Artigo Revisado por pares

Do Patients Benefit from Miniaturized Tubeless Percutaneous Nephrolithotomy? A Comparative Prospective Study

2010; Mary Ann Liebert, Inc.; Volume: 24; Issue: 7 Linguagem: Inglês

10.1089/end.2010.0111

ISSN

1557-900X

Autores

Thomas Knoll, Felix Wezel, Maurice Stephan Michel, Patrick Honeck, Gunnar Wendt‐Nordahl,

Tópico(s)

Paleopathology and ancient diseases

Resumo

Background and Purpose: A benefit of miniaturized percutaneous nephrolithotomy (MPCNL) compared with conventional percutaneous nephrolithotomy (PCNL) has not been demonstrated as yet.
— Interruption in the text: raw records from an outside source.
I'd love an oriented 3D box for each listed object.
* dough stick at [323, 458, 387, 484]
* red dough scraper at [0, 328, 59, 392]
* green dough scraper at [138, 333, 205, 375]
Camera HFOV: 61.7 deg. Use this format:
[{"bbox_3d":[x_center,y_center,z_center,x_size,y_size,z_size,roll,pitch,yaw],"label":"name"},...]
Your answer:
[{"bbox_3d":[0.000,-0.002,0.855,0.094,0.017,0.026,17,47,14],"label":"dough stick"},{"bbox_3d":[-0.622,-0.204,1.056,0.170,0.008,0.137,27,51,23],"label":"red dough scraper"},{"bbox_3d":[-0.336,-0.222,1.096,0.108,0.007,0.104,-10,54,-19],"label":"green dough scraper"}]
Thus, the aim of this study was to evaluate the outcome of conventional vs MPCNL and to determine if MPCNL offers an advantage for the patient. Patients and Methods: A prospective, nonrandomized series of 50 consecutive patients with solitary calculi (lower pole or the renal pelvis) were treated either by conventional PCNL (26F) or MPCNL (18F). Ultrasound or holmium laser were used for lithotripsy. Patients were treated tubeless after uncomplicated MPCNL, with thrombin-matrix tract closure and antegrade Double-J catheter placement. After PCNL, all patients received 22F nephrostomies. Demographic data, stone characteristics, perioperative course, and complication rates were assessed. Results: Patients characteristics were comparable in both groups, except for stone size, which was 18 ± 8 mm (MPCNL) and 23 ± 9 (PCNL; P = 0.042). Operative time was comparable in both groups (48 ± 17 vs 57 ± 22 min, not significant [NS]). After MPCNL, 96% were stone free at day 1 vs 92% after PCNL (NS). Significant complications did not occur in both groups. Minor complications were: Fever, 12% (MPCNL) vs 20% (PCNL; NS); bleeding, 4% vs 8%; perforations, 0% vs 4% (all NS). Overall outcome was not influenced by body mass index. Calcium oxalate stones were predominant with 75%. Patients after tubeless MPCNL had less pain (visual analogue score, 3 ± 3 vs 4 ± 3; P = 0.048.) and needed slightly less additional pain medication (25 ± 12 mg/d vs 37 ± 10 mg/d piritramid; NS). Hospital stay was significantly shorter after MPCNL (3.8 ± 28 vs 6.9 ± 3.5 d; P = 0.021.). Conclusions: Both techniques were safe and effective for the management of renal calculi. While stone-free rates were comparable in our series, MPCNL showed advantages in terms of shorter hospital stay and postoperative pain. The lower stone burden and the tubeless fashion of MPCNL, however, might have influenced these results.